Si tratta di un episodio estremamente grave, che non rappresenta soltanto un reato contro una specie protetta dalla normativa nazionale ed europea, ma che riporta ancora una volta l’attenzione su un clima sempre più tossico che da anni accompagna il dibattito pubblico attorno alla presenza del lupo in Lessinia.
Il lupo è tornato stabilmente in Lessinia nel 2012. Sono passati oltre quattordici anni e ancora oggi il confronto pubblico continua troppo spesso a ruotare attorno a una narrazione emergenziale, dove la presenza del predatore viene sistematicamente descritta come un problema straordinario. Un approccio che rischia di produrre conseguenze molto concrete: quando per anni una specie viene raccontata come il simbolo di una crisi, il confine tra conflitto sociale e azioni illegali diventa sempre più fragile.
L’utilizzo di esche avvelenate rappresenta una delle pratiche più pericolose e irresponsabili contro la fauna selvatica. Non colpisce soltanto il lupo, ma mette a rischio indiscriminatamente cani domestici, altri carnivori selvatici, rapaci necrofagi e l’intero equilibrio dell’ecosistema, inclusi gli esseri umani e gli animali da allevamento. Un fatto gravissimo che distrugge la narrazione di una Lessinia “verde” e mette profondamente in discussione il modello di tutela ambientale che un’area come la Lessinia dovrebbe rappresentare.
Da oltre un decennio, il ritorno naturale del lupo è stato trasformato da parte di una certa politica in uno strumento di consenso e propaganda, utilizzato sistematicamente per alimentare paure, tensioni sociali e consenso elettorale invece che per costruire soluzioni concrete. Per anni agli allevatori è stato raccontato che il problema principale del territorio fosse il lupo, alimentando l’illusione che bastasse combattere il predatore per risolvere difficoltà che in realtà hanno origini economiche, strutturali e politiche ben più profonde. Questo episodio, insieme a molti altri, è il risultato.

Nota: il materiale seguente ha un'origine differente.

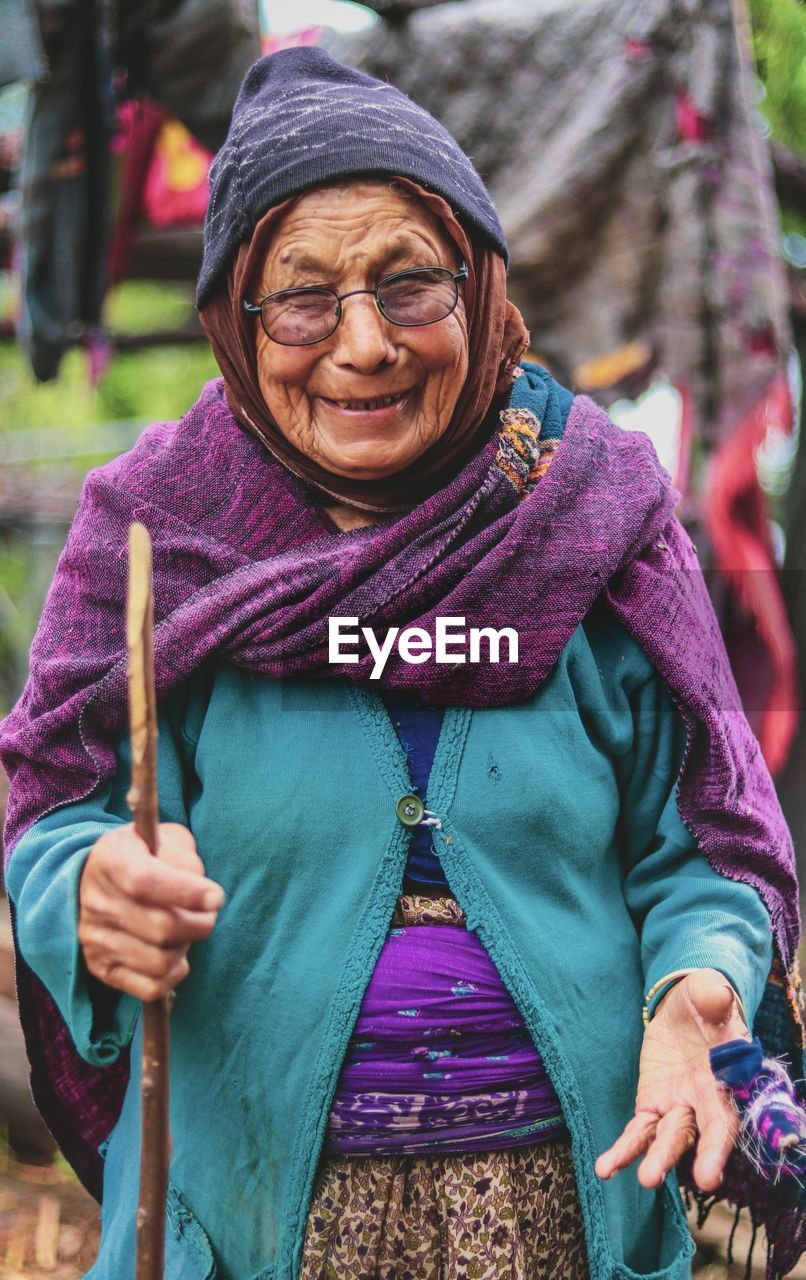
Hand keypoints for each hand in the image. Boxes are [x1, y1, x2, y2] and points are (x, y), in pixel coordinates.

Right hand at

A tutto questo si aggiunge il silenzio del Parco Naturale Regionale della Lessinia, che in tutti questi anni ha sostanzialmente rinunciato a svolgere il proprio ruolo culturale, scientifico ed educativo sul tema lupo. Un’istituzione che avrebbe dovuto accompagnare il territorio nell’adozione di misure di prevenzione, nella conoscenza e nella gestione di un ritorno ecologico certamente non scevro da conflitti, ma di straordinaria importanza naturalistica.
Augurandoci una individuazione dei responsabili, condanniamo con fermezza questo ennesimo episodio e attendiamo di capire chi, tra amministratori e rappresentanti del territorio, esprimerà una condanna netta e pubblica, oppure se ancora una volta prevarrà quel silenzio che troppo spesso accompagna fatti di questa gravità.